_Text excerpt_:
1. A method of propagating fault information by a maintenance endpoint configured on a node in a communications network and belonging to a maintenance association to at least one peer maintenance endpoint within the maintenance association, the method comprising:
receiving a first indication of the existence of a fault in a connection related to a service provided by the node on which the maintenance endpoint is configured;
determining that the connection related to the service provided by the node is located outside the scope of the maintenance association by determining that at least one node at which the connection having the fault terminates does not include a maintenance endpoint belonging to the maintenance association;
constructing a message packet, the message packet including a second indication of the existence of the fault; and
transmitting the message packet to the at least one peer maintenance endpoint within the maintenance association.
2. The method of claim 1, wherein the message packet is a continuity check message.
3. The method of claim 2, wherein the second indication of the existence of the fault comprises a flag set in the continuity check message header.
4. The method of claim 2, wherein the second indication of the existence of the fault comprises two flags set in the continuity check message header and indicates the detection of at least one of a total fault and a partial fault.
5. The method of claim 2, wherein the second indication of the existence of the fault comprises a type-length-value field included in the continuity check message.
6. The method of claim 5, wherein the type-length-value field comprises detailed fault information.
7. The method of claim 1, wherein the message packet comprises detailed fault information.
8. A node in a communications network configured to include a maintenance endpoint belonging to a maintenance association and capable of propagating fault information to at least one peer maintenance endpoint within the maintenance association, the node comprising:
a first network interface for receiving a first indication of the existence of a fault in a connection related to a service provided by the node;
a processor configured to:
determine that the connection related to the service provided by the node is located outside the scope of the maintenance association by determining that at least one node at which the connection having the fault terminates does not include a maintenance endpoint belonging to the maintenance association, and
construct a message packet, the message packet including a second indication of the existence of the fault; and
a second network interface for transmitting the message packet.
9. The node of claim 8, wherein the message packet is a continuity check message.
10. The node of claim 9, wherein the second indication of the existence of the fault comprises a flag set in the continuity check message header.
11. The node of claim 9, wherein the second indication of the existence of the fault comprises two flags set in the continuity check message header and indicates the detection of at least one of a total fault and a partial fault.

_Given records_:
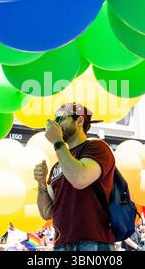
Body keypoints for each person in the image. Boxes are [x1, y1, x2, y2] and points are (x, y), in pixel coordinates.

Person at [34, 102, 116, 251]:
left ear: (79, 121)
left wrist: (58, 141)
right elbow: (47, 213)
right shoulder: (58, 164)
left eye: (60, 119)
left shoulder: (97, 147)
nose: (56, 124)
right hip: (62, 243)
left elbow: (80, 179)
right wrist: (41, 184)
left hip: (92, 240)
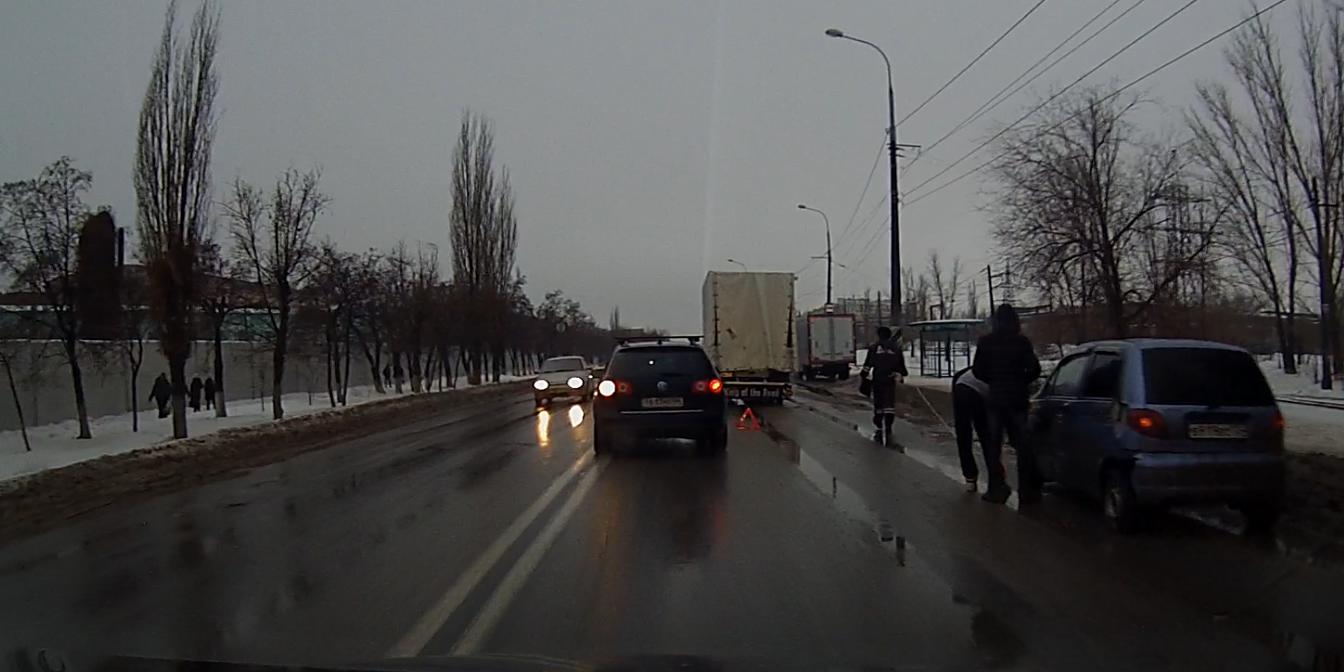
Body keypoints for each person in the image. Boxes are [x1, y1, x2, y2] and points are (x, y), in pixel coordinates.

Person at [972, 304, 1042, 504]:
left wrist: (994, 381)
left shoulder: (986, 342)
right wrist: (1021, 380)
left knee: (994, 446)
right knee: (1022, 446)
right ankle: (1026, 491)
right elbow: (1035, 369)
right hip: (1018, 399)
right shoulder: (1022, 342)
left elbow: (977, 370)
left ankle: (996, 488)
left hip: (996, 399)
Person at [860, 326, 909, 445]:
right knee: (889, 404)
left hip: (878, 380)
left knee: (879, 403)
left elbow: (867, 365)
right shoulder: (896, 348)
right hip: (890, 380)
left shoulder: (874, 348)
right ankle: (888, 426)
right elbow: (902, 369)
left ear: (879, 335)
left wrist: (864, 376)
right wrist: (900, 373)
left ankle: (878, 423)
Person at [952, 366, 993, 493]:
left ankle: (970, 477)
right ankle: (995, 480)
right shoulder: (1008, 374)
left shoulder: (983, 364)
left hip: (961, 385)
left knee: (963, 434)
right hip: (977, 391)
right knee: (987, 436)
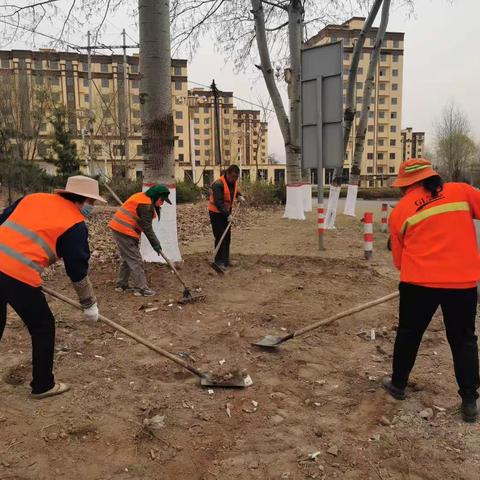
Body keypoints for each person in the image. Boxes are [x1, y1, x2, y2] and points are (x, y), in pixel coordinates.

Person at [382, 158, 480, 423]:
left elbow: (399, 261)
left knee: (409, 334)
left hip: (418, 285)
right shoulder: (461, 192)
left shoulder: (401, 211)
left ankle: (398, 385)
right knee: (464, 341)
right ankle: (470, 401)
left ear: (409, 184)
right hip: (462, 285)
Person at [0, 175, 106, 399]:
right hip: (17, 274)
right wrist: (89, 304)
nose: (92, 208)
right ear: (83, 200)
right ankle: (43, 385)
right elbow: (77, 269)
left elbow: (3, 220)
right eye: (92, 203)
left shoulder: (33, 198)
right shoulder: (74, 224)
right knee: (43, 326)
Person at [109, 184, 171, 297]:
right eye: (161, 200)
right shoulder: (146, 205)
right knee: (135, 259)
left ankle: (121, 285)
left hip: (121, 228)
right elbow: (147, 229)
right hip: (123, 230)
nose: (162, 203)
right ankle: (141, 288)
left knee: (128, 258)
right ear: (156, 196)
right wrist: (156, 245)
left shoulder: (142, 197)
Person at [208, 164, 245, 271]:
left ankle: (225, 260)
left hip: (226, 213)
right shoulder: (218, 184)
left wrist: (239, 195)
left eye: (236, 177)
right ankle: (218, 261)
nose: (234, 179)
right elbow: (219, 203)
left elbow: (234, 191)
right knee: (220, 237)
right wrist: (227, 215)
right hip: (216, 214)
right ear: (227, 173)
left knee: (227, 238)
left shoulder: (233, 182)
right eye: (233, 176)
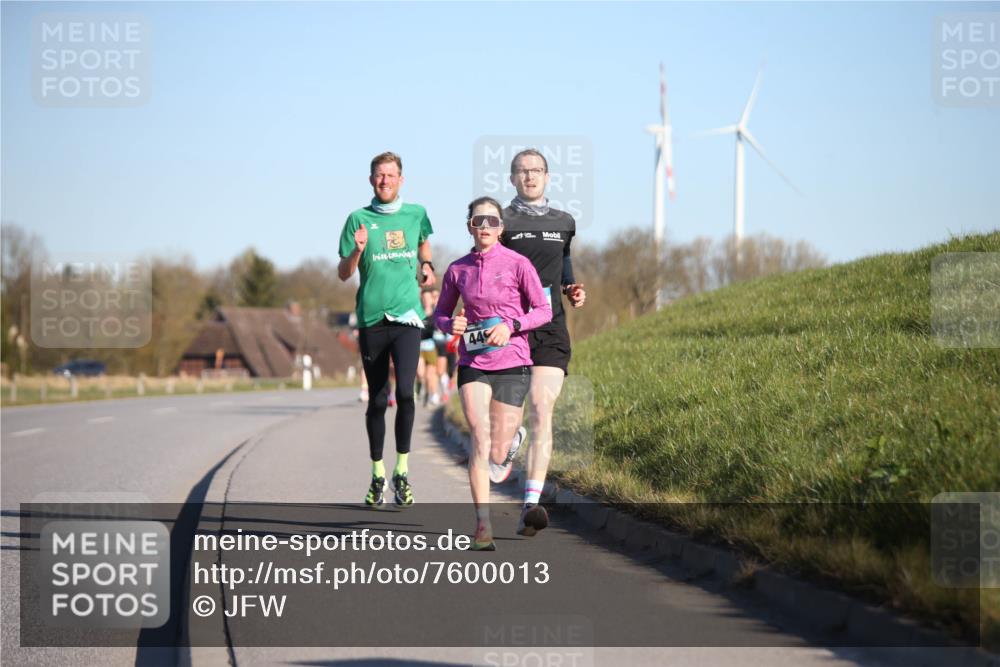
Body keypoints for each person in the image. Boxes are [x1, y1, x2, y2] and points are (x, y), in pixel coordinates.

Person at [433, 197, 552, 550]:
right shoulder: (457, 269)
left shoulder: (518, 264)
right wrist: (448, 323)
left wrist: (512, 325)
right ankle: (482, 526)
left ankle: (511, 446)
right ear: (469, 225)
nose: (484, 226)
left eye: (491, 221)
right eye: (477, 220)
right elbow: (440, 316)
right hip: (473, 361)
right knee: (480, 439)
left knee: (497, 450)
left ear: (500, 227)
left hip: (513, 360)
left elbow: (543, 310)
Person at [338, 151, 436, 507]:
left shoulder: (416, 214)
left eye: (391, 175)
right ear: (371, 180)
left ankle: (402, 471)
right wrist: (356, 253)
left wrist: (427, 265)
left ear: (401, 179)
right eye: (379, 175)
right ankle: (378, 473)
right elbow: (344, 272)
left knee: (406, 394)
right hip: (371, 318)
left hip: (407, 317)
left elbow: (424, 241)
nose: (385, 181)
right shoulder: (357, 219)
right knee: (379, 399)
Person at [500, 148, 586, 536]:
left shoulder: (564, 221)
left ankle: (530, 505)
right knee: (508, 419)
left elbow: (563, 261)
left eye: (536, 171)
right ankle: (508, 440)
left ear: (547, 177)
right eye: (522, 171)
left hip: (551, 327)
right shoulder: (501, 220)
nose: (530, 176)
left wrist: (571, 288)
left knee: (542, 407)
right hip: (511, 329)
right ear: (512, 178)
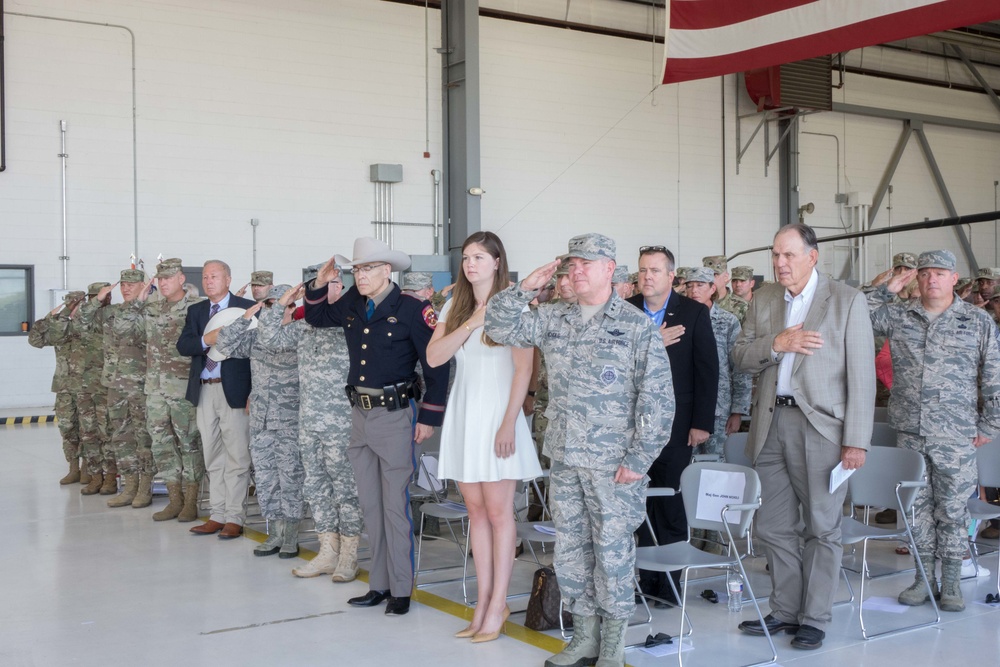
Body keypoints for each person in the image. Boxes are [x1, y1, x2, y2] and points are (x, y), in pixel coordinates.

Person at [485, 233, 674, 667]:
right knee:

_What is required_: Can you repeat word for word the part of the fault-propagation claims that starts at "2. The method" and stops after "packet comprises detailed fault information."?

_Output of the task_:
2. The method of claim 1, wherein the message packet is a continuity check message.
3. The method of claim 2, wherein the second indication of the existence of the fault comprises a flag set in the continuity check message header.
4. The method of claim 2, wherein the second indication of the existence of the fault comprises two flags set in the continuity check message header and indicates the detection of at least one of a total fault and a partial fault.
5. The method of claim 2, wherein the second indication of the existence of the fault comprises a type-length-value field included in the continuity check message.
6. The method of claim 5, wherein the type-length-value field comprises detailed fault information.
7. The method of claim 1, wherein the message packet comprises detailed fault information.